And you thought our TWAMP bracket was the TWAMP-iest “March Madness” bracket out there.
A couple weeks ago, a blog for early American history, The Junto, created a bracket of its own. This bracket, a competition among historical titles, originated as a way to find the best early American history book published since 2000.
Considering the College of William and Mary’s own unique role in early American history, it is no surprise that three history professors and one graduate of the College found their way into The Junto’s bracket.
Books for the tournament were roughly sorted into different brackets based on the general topic or theme of the book. These brackets consisted of transnational/religion, race/Native American/gender, race/slavery and political history.
Professors Karin Wulf, Paul Mapp and Brett Rushforth, along with Ph.D. graduate Michael Jarvis Ph.D. ’98, represented the College in this unique “March Madness” bracket.
Wulf’s book, “Not All Wives: Women of Colonial Philadelphia,” fell during the first round of the tournament to Daniel Richter’s “Facing East From Indian Country: A Native History of Early America.”
Mapp lost in the sweet sixteen to his colleague, Rushforth.
Rushforth, as a number two seed, lost in an upset to sixth seed Rebecca Anne Goetz in the final four.
The last standing connection to the College was Jarvis. Matched up against Rebecca Anne Goetz in the championship round, Jarvis came up on top, winning the bracket.
Jarvis received his Ph.D. from the College in 1998 and is now an associate professor of history at the University of Rochester.
Jarvis’s journey through the bracket was nothing short of a Cinderella story. His book, “In the Eye of All Trade,” focuses on 18th-century Bermuda and its relation to the Atlantic as an underrated agent in early American history. Jarvis also delves into the social aspect of the Bermudians of this era.
Jarvis has garnered the admiration of Bermudians with his book.
“Bermudians are very proud of their history and many of them have read the book,” Jarvis said.
Jarvis takes his success in the bracket as a representation of the recent change in how historians approach early America.
“It used to be [early American history was] the 13 colonies,” Jarvis said.
His book winning the championship matchup is confirmation of a swing toward viewing early American history through the eyes of the Atlantic.
At first, Jarvis was skeptical of his chances of succeeding.
“I followed it thinking, ‘a little island isn’t going to make it past Jefferson or Baltimore.’ Bermuda has been ‘the little island that could’ and is finally getting its recognition,” Jarvis said.
This “March Madness” has initiated conversation among early American historians and provided a little friendly competition. Upon his entrance in the bracket, Rushforth was a little unsure of what it would bring.
“I was skeptical at first, but it seems to have sparked some conversations and introduced people to new work they might not have otherwise engaged,” Rushforth said in an email.
Jarvis even said that this bracket has caused him to add a few more books to his summer reading list.
While flattering to be among such company, Jarvis said it was nice to have an independent confirmation that his book was being read and taken seriously by his colleagues.
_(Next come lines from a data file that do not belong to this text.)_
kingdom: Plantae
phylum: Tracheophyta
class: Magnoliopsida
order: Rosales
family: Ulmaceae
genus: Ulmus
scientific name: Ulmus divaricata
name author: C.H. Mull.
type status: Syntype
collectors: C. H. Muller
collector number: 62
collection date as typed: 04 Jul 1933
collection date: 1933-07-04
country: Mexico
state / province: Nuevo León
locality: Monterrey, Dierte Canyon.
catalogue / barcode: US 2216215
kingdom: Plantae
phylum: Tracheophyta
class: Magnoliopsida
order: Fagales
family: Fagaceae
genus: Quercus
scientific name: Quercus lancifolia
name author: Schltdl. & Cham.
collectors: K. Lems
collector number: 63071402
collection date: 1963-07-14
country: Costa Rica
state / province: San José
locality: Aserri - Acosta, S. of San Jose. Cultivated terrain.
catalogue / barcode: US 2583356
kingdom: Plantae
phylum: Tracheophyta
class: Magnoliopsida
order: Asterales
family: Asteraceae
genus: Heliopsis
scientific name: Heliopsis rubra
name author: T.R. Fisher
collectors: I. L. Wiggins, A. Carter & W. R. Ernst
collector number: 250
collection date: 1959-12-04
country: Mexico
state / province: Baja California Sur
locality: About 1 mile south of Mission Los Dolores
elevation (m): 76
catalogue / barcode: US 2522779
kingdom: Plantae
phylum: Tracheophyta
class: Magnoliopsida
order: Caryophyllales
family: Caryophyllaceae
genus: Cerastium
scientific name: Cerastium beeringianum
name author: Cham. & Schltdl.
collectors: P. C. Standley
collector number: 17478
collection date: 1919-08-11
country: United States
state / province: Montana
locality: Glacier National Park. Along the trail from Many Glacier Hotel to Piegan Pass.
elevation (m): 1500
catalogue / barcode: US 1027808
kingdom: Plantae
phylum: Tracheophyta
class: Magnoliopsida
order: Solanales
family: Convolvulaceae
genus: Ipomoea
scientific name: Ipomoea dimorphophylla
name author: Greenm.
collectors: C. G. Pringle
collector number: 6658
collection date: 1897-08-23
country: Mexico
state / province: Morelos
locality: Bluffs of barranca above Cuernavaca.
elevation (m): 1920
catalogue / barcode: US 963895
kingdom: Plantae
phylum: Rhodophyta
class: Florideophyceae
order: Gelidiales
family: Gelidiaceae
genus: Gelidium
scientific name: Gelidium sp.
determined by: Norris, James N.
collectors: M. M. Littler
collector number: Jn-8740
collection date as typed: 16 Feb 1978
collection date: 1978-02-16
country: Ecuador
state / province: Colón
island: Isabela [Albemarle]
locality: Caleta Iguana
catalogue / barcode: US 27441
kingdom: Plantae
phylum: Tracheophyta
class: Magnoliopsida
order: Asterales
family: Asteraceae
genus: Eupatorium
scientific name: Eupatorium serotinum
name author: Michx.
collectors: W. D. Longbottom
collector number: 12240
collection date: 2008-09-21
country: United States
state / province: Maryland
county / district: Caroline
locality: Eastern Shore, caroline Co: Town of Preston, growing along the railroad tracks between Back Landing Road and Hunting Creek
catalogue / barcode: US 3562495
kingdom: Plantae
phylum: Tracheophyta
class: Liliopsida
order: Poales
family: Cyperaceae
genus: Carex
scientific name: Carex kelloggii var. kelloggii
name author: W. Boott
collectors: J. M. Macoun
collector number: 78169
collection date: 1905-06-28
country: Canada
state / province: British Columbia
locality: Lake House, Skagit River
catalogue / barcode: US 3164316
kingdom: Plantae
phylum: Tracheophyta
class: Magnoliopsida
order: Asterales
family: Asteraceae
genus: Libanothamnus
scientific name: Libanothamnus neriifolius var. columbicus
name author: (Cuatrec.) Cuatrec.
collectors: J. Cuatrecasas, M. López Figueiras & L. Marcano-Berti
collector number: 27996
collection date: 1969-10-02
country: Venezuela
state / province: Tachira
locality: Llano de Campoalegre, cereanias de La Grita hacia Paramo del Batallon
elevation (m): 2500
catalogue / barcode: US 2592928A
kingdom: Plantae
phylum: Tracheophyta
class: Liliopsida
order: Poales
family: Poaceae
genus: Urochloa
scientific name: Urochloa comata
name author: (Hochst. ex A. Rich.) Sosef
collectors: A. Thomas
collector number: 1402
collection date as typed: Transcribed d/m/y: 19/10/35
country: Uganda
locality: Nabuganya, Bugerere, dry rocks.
Rushforth agreed.
“My path through the bracket reminded me of what a privilege it is to be an early Americanist, to be a part of such a vibrant and affirming intellectual community,” Rushforth said in an email.
These books are not only receiving accolades by fellow historians, but are also promoting awareness of early American history books in the past 14 years to the general public. The Omohundro Institute of Early American History & Culture at the College is a great proponent of raising such awareness.
The Omohundro Institute is the premier producer of early American history literature and research. Both Jarvis’s and Rushforth’s books were published by the Omohundro Institute. The Omohundro Institute, therefore, shares in the success of Jarvis and Rushforth in this competition.